Acute Leukemia (LAML) and Artificial Intelligence: Pre-dictive Technologies for Prognosis, Recurrence and Re-sponse to Treatment

This study focuses on the integration of clinical, genomic, and epigenomic data to develop advanced predictive models for risk stratification in acute myeloid leukemia (AML). AML is a hematological disease characterized by the uncontrolled proliferation of immature cells, with genetic mutations and chromosomal alterations that influence prognosis and treatment. The primary aim of the project is to enhance the prediction of survival, therapeutic response, and relapse likelihood using an innovative approach based on machine learning and the integration of multiple data sources, including RNA-seq, DNA methylation, and genetic mutations.

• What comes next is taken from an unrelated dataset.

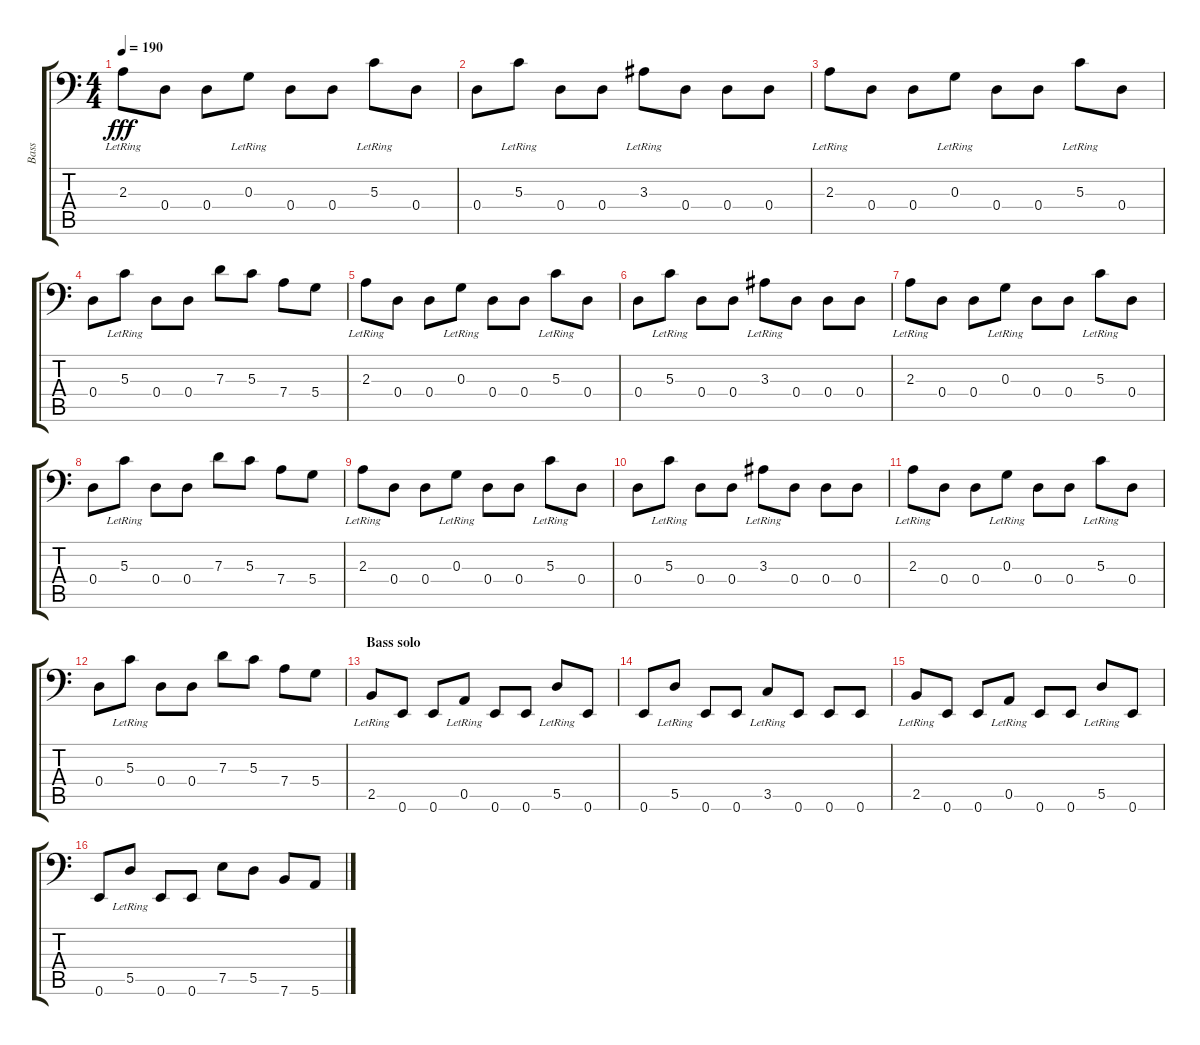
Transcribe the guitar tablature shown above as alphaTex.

The work explores various data fusion techniques, including early and late fusion, as well as the use of explainability methods such as SHAP and Grad-CAM to improve transparency and reliability of clinical decision-making. The data comes from five datasets within the TCGA-AML project, which include clinical, gene expression, and mutation information. The proposed multimodal approach aims to develop robust, personalized, and biologically interpretable predictive models, with the goal of optimizing treatments and reducing the risk of relapse. This approach could have implications not only for AML but also for other types of leukemia and cancers, enhancing the overall management and prognosis of oncology patients.